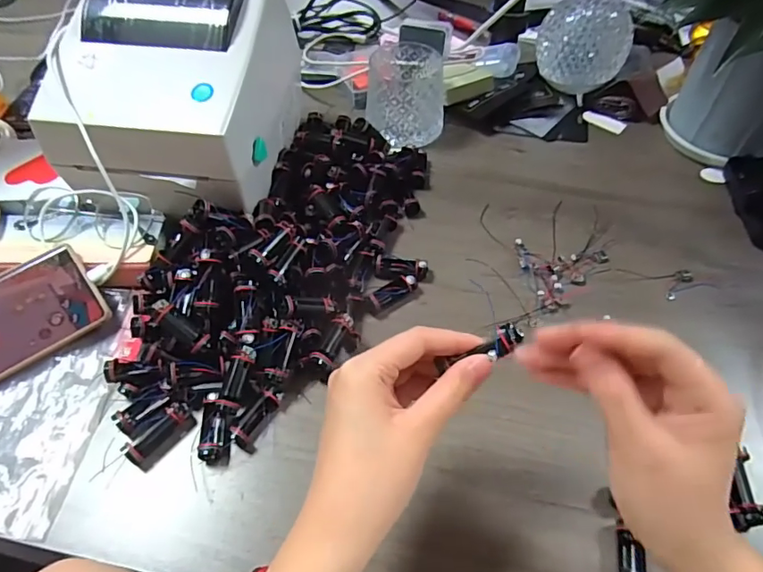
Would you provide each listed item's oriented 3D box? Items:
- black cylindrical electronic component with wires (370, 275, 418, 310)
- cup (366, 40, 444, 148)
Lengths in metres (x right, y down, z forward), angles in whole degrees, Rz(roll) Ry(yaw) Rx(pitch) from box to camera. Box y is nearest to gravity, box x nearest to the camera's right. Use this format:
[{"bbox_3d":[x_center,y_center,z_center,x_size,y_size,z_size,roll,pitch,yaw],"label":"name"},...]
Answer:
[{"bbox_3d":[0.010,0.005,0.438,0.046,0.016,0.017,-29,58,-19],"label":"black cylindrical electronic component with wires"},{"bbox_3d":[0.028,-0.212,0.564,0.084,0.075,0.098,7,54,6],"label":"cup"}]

══════════

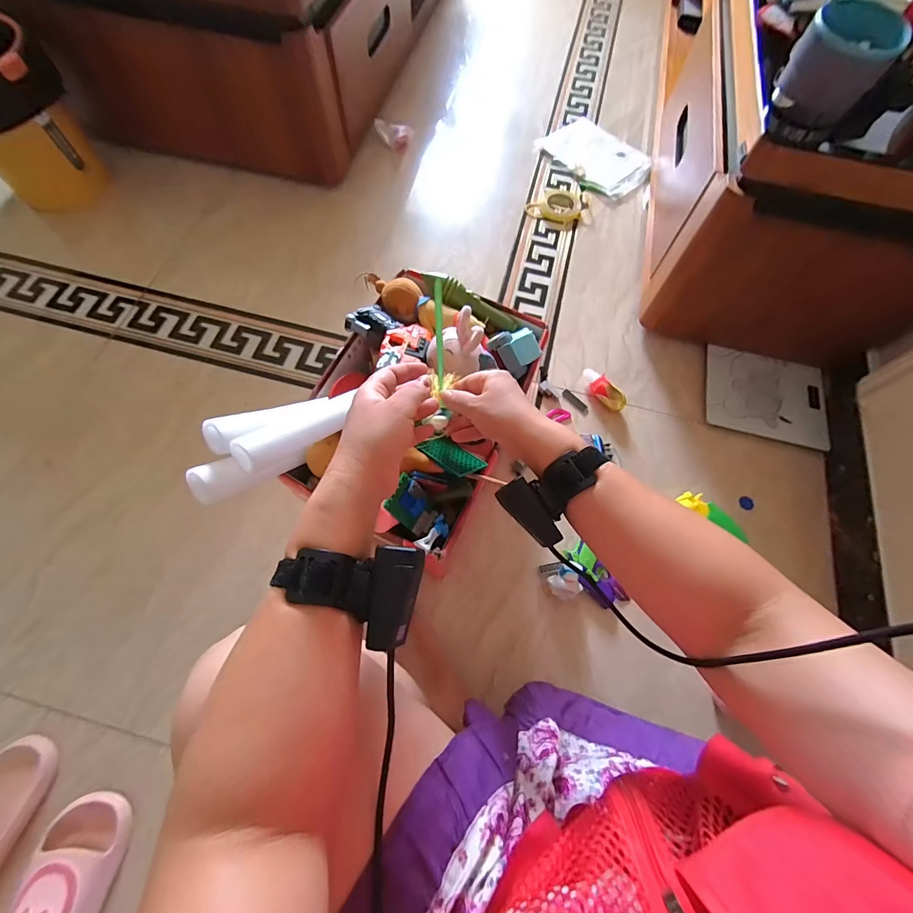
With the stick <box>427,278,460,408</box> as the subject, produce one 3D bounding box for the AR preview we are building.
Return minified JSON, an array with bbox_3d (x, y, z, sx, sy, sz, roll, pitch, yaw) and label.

══════════

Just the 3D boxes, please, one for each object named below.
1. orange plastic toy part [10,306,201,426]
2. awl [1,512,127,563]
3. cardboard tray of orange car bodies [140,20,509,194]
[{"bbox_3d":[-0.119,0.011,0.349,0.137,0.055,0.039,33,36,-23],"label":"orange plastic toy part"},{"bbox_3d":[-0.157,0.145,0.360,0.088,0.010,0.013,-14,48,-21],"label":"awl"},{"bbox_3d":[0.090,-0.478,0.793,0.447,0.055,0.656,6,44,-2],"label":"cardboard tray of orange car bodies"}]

══════════

[Work to be completed] Reproducing the whole listing above is not the task. Copy exactly only the lines from the one with "Would you provide" to the one with "- cup (366, 40, 444, 148)", both kept.

[Answer box]
Would you provide each listed item's oriented 3D box? Items:
- black cylindrical electronic component with wires (370, 275, 418, 310)
- cup (366, 40, 444, 148)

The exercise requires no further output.